COVID-19 could directly affect the heart

A recent stem cell study has shown that SARS-CoV-2, the novel coronavirus, can infect heart cells via the same receptor present in the lungs. This may be responsible for the cardiac complications associated with COVID-19.

Experts initially thought that COVID-19 was a respiratory disease, with symptoms including cough, shortness of breath, and pneumonia. However, more recent evidence into COVID-19 shows that the disease can also cause neurological and cardiac symptoms.

Physicians have reported changes to the circulatory system in people with COVID-19, sometimes leading to blood clots, as well as cardiac complications, such as changes to the heart rhythm, damage to heart tissue, and heart attacks.

Although there is widespread agreement that COVID-19 is a risk to the heart, whether these symptoms are due to the virus directly or a consequence of other disease processes, such as inflammation, has been unclear.

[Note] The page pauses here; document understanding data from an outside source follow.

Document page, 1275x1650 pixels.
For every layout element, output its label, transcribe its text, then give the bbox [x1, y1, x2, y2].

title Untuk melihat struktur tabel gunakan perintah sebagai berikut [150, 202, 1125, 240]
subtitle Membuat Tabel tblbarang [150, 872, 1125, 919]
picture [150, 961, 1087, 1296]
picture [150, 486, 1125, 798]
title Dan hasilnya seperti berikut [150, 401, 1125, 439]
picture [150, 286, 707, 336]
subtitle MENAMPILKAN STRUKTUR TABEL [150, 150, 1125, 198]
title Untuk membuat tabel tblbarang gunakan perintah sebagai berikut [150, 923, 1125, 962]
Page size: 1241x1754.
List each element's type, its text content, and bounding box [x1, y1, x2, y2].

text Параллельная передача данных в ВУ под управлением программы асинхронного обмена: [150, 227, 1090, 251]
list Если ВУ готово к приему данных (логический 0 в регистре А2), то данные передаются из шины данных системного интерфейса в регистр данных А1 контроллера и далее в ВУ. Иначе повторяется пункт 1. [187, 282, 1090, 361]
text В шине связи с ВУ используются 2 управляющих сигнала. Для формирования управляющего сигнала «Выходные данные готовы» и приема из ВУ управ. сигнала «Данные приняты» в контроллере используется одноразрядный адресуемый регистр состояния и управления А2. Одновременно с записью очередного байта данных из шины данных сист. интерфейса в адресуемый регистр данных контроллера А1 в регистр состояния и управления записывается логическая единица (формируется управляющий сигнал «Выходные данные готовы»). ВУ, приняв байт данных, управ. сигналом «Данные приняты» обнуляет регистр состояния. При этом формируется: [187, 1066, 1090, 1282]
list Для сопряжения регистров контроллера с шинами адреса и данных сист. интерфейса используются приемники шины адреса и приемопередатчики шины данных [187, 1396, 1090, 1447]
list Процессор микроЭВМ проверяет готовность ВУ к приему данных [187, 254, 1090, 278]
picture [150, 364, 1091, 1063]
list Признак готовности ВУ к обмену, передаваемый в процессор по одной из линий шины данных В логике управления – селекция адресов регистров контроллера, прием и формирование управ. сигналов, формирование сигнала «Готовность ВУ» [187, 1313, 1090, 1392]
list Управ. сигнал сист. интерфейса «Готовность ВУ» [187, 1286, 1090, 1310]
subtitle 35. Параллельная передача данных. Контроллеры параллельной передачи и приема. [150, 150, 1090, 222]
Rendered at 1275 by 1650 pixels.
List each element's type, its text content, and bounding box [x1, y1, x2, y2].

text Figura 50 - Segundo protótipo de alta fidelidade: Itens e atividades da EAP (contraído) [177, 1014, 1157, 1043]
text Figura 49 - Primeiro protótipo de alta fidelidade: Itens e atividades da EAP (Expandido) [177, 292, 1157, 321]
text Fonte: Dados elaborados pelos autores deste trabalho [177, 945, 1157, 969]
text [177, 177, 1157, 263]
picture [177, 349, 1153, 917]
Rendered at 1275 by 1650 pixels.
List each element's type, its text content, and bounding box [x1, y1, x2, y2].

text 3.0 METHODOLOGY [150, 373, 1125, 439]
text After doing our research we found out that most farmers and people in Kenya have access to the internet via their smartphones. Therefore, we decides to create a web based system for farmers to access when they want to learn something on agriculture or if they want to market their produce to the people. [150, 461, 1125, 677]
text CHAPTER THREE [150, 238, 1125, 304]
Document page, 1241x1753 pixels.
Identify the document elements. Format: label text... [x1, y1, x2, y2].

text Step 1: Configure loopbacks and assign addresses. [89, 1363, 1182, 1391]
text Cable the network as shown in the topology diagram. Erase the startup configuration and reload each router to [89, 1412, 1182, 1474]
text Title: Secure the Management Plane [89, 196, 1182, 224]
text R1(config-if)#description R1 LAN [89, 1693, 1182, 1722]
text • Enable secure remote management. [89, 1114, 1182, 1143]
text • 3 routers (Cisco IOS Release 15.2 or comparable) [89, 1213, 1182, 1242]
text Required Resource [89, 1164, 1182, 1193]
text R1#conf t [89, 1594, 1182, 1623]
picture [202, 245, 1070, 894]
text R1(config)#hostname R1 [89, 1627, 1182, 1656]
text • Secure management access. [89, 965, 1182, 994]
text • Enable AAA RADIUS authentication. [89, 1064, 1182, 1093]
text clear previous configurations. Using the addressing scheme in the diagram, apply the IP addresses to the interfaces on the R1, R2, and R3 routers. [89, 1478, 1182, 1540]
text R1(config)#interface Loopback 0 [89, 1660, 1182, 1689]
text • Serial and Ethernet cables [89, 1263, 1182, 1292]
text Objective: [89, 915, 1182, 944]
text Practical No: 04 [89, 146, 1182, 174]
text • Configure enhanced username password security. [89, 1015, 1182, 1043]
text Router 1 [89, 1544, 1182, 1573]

In a new study appearing in the journal Cell Reports Medicine, scientists have helped resolve this mystery by showing that SARS-CoV-2 can infect heart cells and change their function.

Their findings, from experiments in human stem cells, suggest that the cardiac symptoms of COVID-19 may be the direct result of the infection of heart tissue.

SARS-CoV-2 behavior in heart cells

The scientists used a type of stem cell called induced pluripotent stem cells (iPSCs) to generate heart cells.

Scientists can create iPSCs from a person’s skin cells and then reprogram them to become any cell type in the body. They provide a useful tool for research into human disease and a way to test new treatments.

In this study, the team programmed the iPSCs to become heart cells and later incubated them with SARS-CoV-2. Using microscopes and genetic sequencing techniques, the researchers found that SARS-CoV-2 could directly infect the heart cells.

They also showed that the virus can rapidly divide inside heart cells, which caused changes to the heart’s ability to beat after a period of under 3 days.

“We not only uncovered that these stem cell-derived heart cells are susceptible to infection by [the] novel coronavirus, but that the virus can also quickly divide within the heart muscle cells,” explains first study author Dr. Arun Sharma, a research fellow at the Regenerative Medicine Institute of Cedars-Sinai Medical Center in Los Angeles, CA.